Usually, if only one person is upset, the other can avoid taking things personally, but I find I have to be careful to observe when I am taking things personally, and then set higher boundaries for respect. I mean maybe there's some inner switch, where I move from feeling compassion and feeling hurt, or maybe they're both there, and the switch comes when I can't contain my own hurt any longer?

Anonymous said...

"Be a yardstick of quality, some people aren’t used to an environment where excellence is expected.” -- Steve Jobs

Steve Jobs said in an interview that the best people are the most difficult to manage, but they do amazing work. I often wonder if business leaders either (a) can't manage talented and difficult people; or (b) they're not committed to doing amazing work.

David Foster's means of gauging a "prima donna" is exactly right, although it takes a big man to get perspective on an employee's full contribution. Most business leaders are not clear about what they're committed to, so their egos run the show. Egotists hoard all the credit fur themselves, and deflect blame onto others. A-players find that sort of thing intolerable.

Business researcher/writer Jim Collins says that Steve Jobs brought discipline back to Apple. This kind of discipline -- focus, standards, vision, etc. -- created clarity, which allowed people to be creative within those boundaries. It's a certain kind of "fairness." You know where you stand.
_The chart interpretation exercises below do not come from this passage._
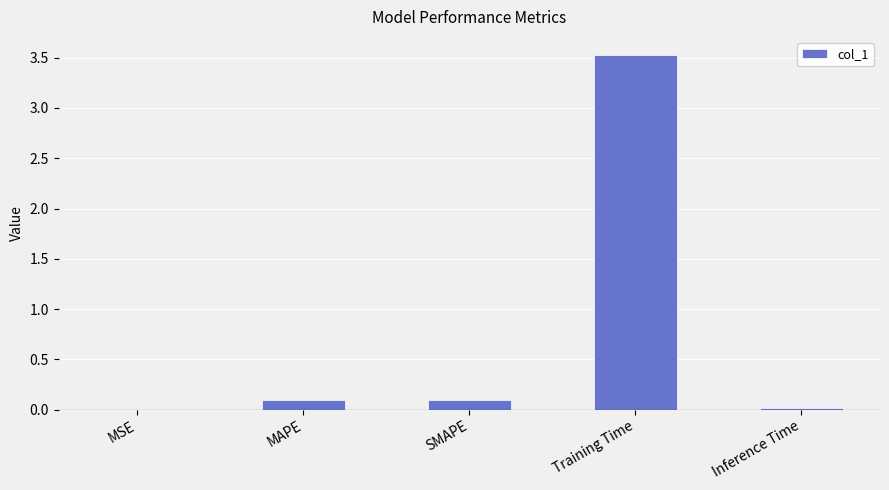

The value at Inference Time is 0.0. True or false?

True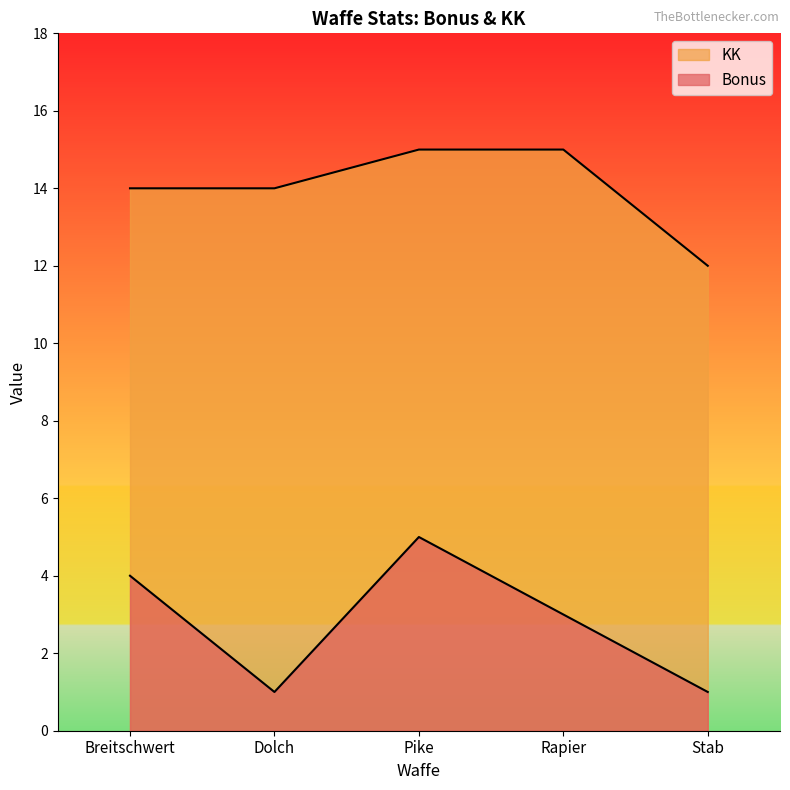

Count the Bonus values in the range 1 to 4.

4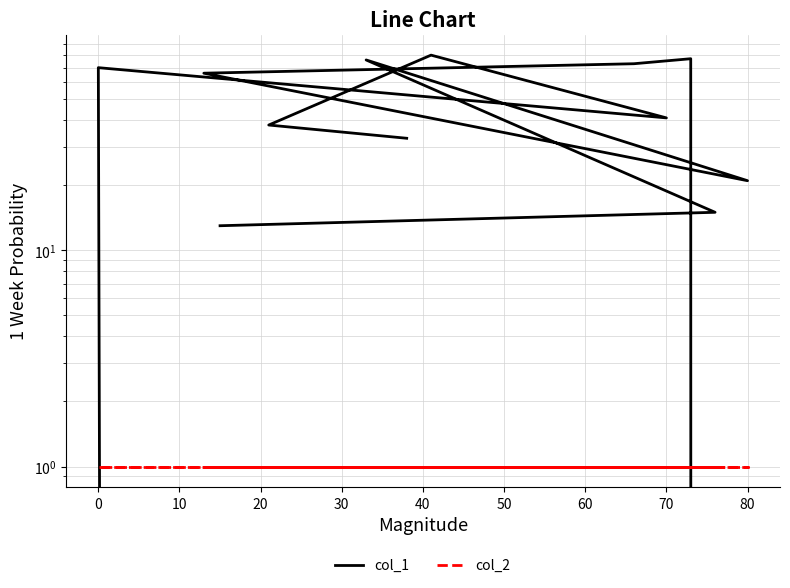

Is the value of col_2 at 60 greater than the value of col_1 at 70?

No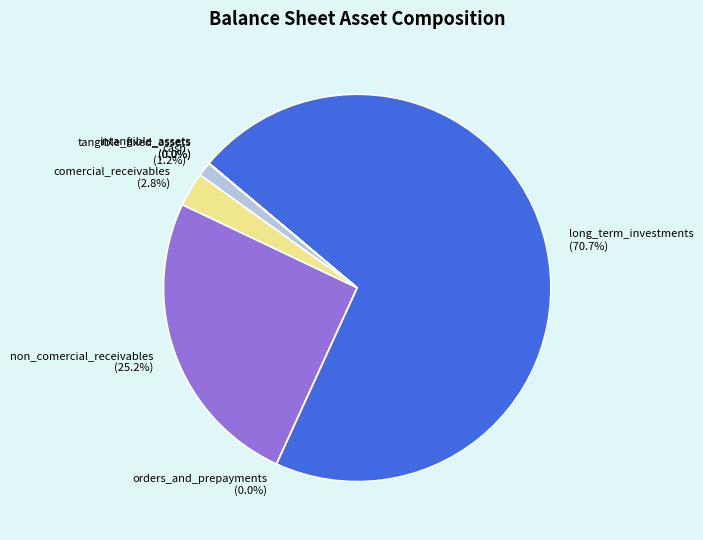

To the nearest percent, what is the difference between the largest and smallest slice percentages?

71%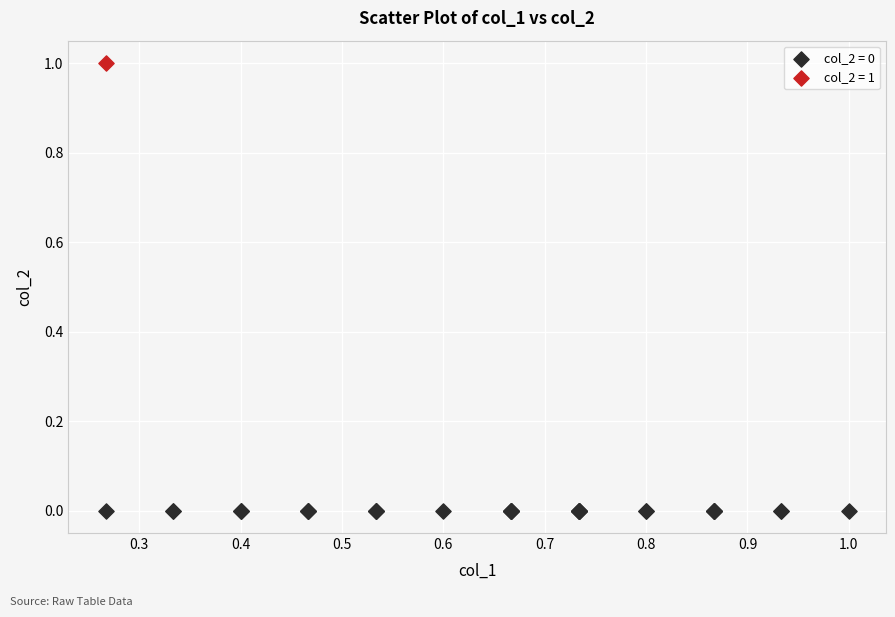

Which series contains the lowest Y value?

col_2 = 0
There's integrity. That's why people such as Jobs command such respect. So Drucker is correct, as usual.

Our culture has come to believe that what gets ratings on TV is what's needed to be successful in real life. So "authenticity" is interpreted as carte blanche to create a verbose play-by-play of life's passing moments. Consider Facebook. Is social media really "social?" It's like saying television is "interactive," which it clearly is not... it's broadcast. Wearing your heart on your sleeve is about immanentizing the isms and behavior seen on Oprah, Maury and Ellen. It's a way of saying drama has relevant application in all areas of life. Yet we still call real life by its name because it's an important distinction.

Tip

sestamibi said...

I once worked with, an individual of the type David Foster described in his first comment. He was extremely difficult, but he was also extremely conscientious and of the greatest integrity. Later on when we weren't in the same group in the company he started letting his guard down and we became good friends.

I generally agreed with your thoughts here, but I'm a little wary of pussified HR departments' concern with everyone getting along and no one's pwecious widdle feewings ever getting hurt to the exclusion of everyone else. I went for a job interview four years ago in which I was asked what I would do to combat cynicism in the organization. I knew I wasn't going to get the job (and that I didn't want it either) when I gave a politically incorrect answer.

Sam L. said...

In the family, fighting with the spouse is not a good idea; but if one can't avoid it, fair is the only way to go.

Avoiding argument, or avoiding confrontation, will let the situation fester toward toxicity, which may start the fight.